【技術者コラムvol.05】SF6ガスについて(2)

第2種/群馬県高崎市/K.M

SF6ガスが目の治療に使われているとは知りませんでした。

SF6ガスは無色で無臭、無毒なガスですが、環境への影響は非常に大きいです。

 

私は長年加速器の仕事をしてきました。

中でも静電型加速器は絶縁ガス中で数百万ボルトまたは数千万ボルトの電圧を発生します。昭和50年頃までの静電加速器の絶縁ガスには二酸化炭酸ガス(CO2、圧力<10気圧)が使われていました。今は六フッ化硫黄ガス(SF6、圧力6気圧程度)が使われています。このSF6ガスの登場で加速器本体は小型になり、絶縁ガスの充填圧力も低くなりました。
========
■ やること ■
SF6ガスのコラムの「SF6ガスが目の治療に使われているとは知りませんでした。」から「の充填圧力も低くなりました。」までを、「絶縁ガス」を「絶縁用ガス」に置き換えて書いてください。
========
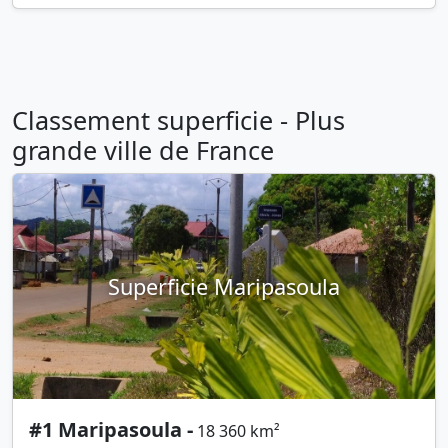
Classement superficie - Plus
grande ville de France
Superficie Maripasoula
#1 Maripasoula -
18 360 km²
========
■ 答え ■
SF6ガスが目の治療に使われているとは知りませんでした。

SF6ガスは無色で無臭、無毒なガスですが、環境への影響は非常に大きいです。

 

私は長年加速器の仕事をしてきました。

中でも静電型加速器は絶縁用ガス中で数百万ボルトまたは数千万ボルトの電圧を発生します。昭和50年頃までの静電加速器の絶縁用ガスには二酸化炭酸ガス(CO2、圧力<10気圧)が使われていました。今は六フッ化硫黄ガス(SF6、圧力6気圧程度)が使われています。このSF6ガスの登場で加速器本体は小型になり、絶縁用ガスの充填圧力も低くなりました。